The world we know today relies on millions of people getting up at sundown to go put in a shift on the highway, at the factory, or in the hospital. But the human body was not designed for nocturnal living. Scientists writing in the journal Occupational & Environmental Medicine say working nights could even prevent our bodies from healing damaged DNA.

It’s not as though anybody’s arguing that working in the dark and sleeping during the day is good for us. Previous studies have linked night work and rotating shifts to increased risks for heart disease, diabetes, weight gain, and car accidents. In 2007, the World Health Organization declared night work “probably or possibly carcinogenic.”

So while we know that flipping our natural sleep/wake schedule on its head can be harmful, we don’t completely know why. Some scientists, including the authors of the current paper, think hormones have something to do with it. They’ve been exploring the physiological effects of shift work on the body for years.

For one previous study, they measured workers’ levels of 8-OH-dG, which is a chemical byproduct of the DNA repair process. (All day long, we bruise and ding our DNA. At night, it should fix itself.) They found that people who slept at night had higher levels of 8-OH-dG in their urine than day sleepers, which suggests that their bodies were healing more damage.

The researchers wondered if the differing 8-OH-dG levels could be somehow related to the hormone melatonin, which helps regulate our body clocks.
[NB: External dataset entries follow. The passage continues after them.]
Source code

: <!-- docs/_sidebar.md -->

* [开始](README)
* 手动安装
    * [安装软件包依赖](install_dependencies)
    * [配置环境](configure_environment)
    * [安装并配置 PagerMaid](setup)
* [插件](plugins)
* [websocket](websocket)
They went back to the archived urine from the first study and identified 50 workers whose melatonin levels differed drastically between night-sleeping and day-sleeping days. They then tested those workers’ samples for 8-OH-dG.

The difference between the two sleeping periods was dramatic. During sleep on the day before working a night shift, workers produced only 20 percent as much 8-OH-dG as they did when sleeping at night.

"This likely reflects a reduced capacity to repair oxidative DNA damage due to insufficient levels of melatonin,” the authors write, “and may result in cells harbouring higher levels of DNA damage."

DNA damage is considered one of the most fundamental causes of cancer.

Lead author Parveen Bhatti says it’s possible that taking melatonin supplements could help, but it’s still too soon to tell. This was a very small study, the participants were all white, and the researchers didn't control for lifestyle-related variables like what the workers ate.

“In the meantime,” Bhatti told Mental Floss, “shift workers should remain vigilant about following current health guidelines, such as not smoking, eating a balanced diet and getting plenty of sleep and exercise.”